● **TASK STATEMENT**
Count how many lines in the rows below contain the string "available". Case counts, so reply with only the number.
━━ DATA EXTRACTS ━━
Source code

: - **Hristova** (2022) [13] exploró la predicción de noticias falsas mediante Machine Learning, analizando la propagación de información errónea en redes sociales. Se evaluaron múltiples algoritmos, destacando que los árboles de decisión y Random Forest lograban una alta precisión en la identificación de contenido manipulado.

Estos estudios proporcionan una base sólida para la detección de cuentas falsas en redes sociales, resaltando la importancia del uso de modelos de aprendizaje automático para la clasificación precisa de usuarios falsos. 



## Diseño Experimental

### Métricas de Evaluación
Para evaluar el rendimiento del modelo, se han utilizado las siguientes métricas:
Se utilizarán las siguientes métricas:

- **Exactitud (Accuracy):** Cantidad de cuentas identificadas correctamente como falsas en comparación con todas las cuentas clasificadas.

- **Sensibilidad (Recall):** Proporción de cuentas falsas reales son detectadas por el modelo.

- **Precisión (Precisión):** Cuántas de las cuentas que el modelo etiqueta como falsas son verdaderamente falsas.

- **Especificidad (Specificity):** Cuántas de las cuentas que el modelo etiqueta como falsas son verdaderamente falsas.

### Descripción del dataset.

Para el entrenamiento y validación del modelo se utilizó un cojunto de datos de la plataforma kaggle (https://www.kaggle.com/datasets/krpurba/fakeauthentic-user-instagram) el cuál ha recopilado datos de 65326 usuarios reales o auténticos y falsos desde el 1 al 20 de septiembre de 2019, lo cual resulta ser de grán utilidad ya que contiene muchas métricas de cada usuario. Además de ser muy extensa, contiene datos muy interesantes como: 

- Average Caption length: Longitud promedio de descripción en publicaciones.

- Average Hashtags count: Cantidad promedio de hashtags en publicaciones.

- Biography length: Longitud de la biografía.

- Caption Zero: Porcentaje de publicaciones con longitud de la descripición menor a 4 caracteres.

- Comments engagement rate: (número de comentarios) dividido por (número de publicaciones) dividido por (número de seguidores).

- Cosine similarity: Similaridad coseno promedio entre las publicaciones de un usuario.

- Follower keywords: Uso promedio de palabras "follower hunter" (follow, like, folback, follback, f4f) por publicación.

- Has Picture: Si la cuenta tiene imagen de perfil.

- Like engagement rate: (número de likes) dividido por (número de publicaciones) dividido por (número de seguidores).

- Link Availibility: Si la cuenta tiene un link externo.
━━━
━━ DATA EXTRACTS ━━
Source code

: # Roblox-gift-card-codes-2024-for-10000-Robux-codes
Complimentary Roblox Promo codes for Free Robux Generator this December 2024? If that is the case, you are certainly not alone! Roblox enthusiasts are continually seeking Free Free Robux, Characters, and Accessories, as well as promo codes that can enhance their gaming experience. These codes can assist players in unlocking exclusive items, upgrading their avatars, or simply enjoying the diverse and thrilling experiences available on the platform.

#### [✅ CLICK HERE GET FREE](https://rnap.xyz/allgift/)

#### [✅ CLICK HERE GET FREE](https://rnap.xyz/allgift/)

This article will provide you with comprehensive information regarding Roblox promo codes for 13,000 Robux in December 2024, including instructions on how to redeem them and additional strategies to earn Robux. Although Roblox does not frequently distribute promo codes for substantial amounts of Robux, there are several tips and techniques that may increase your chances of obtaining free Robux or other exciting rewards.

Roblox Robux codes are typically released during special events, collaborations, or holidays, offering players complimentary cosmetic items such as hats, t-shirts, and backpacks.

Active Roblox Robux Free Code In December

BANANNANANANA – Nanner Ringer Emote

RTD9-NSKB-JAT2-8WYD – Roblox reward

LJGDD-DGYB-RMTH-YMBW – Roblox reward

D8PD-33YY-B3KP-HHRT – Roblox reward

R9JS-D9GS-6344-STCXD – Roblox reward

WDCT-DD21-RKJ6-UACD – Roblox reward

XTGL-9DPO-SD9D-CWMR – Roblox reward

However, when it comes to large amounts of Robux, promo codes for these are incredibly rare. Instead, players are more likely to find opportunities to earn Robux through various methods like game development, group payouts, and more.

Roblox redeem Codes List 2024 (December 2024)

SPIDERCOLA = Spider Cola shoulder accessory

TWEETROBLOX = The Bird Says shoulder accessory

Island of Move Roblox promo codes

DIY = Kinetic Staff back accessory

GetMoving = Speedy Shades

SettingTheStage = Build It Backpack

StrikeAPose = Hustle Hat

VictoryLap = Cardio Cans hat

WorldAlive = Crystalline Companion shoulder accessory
━━━
━━ DATA EXTRACTS ━━
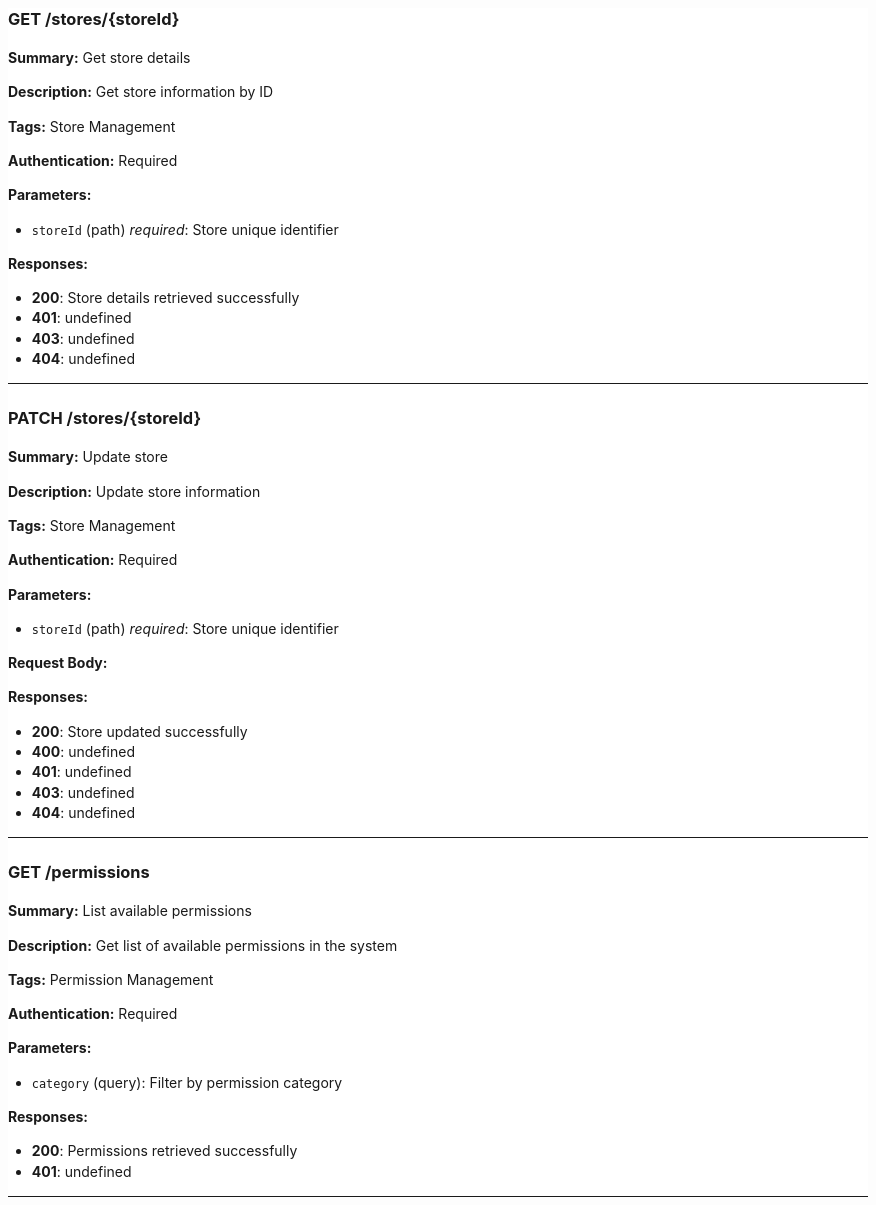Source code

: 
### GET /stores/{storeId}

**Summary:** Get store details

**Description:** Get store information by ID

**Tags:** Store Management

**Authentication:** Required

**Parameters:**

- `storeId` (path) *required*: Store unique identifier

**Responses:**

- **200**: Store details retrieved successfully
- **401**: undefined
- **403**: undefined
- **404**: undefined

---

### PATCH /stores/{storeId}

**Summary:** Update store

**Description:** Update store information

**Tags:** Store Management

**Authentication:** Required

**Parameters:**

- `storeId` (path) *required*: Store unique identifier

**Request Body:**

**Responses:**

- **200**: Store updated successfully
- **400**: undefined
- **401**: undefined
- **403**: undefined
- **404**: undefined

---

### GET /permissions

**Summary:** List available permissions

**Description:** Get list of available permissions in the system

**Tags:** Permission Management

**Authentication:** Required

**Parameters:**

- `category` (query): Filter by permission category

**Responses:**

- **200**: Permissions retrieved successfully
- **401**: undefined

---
━━━
● **ANSWER FOR THE TASK**
3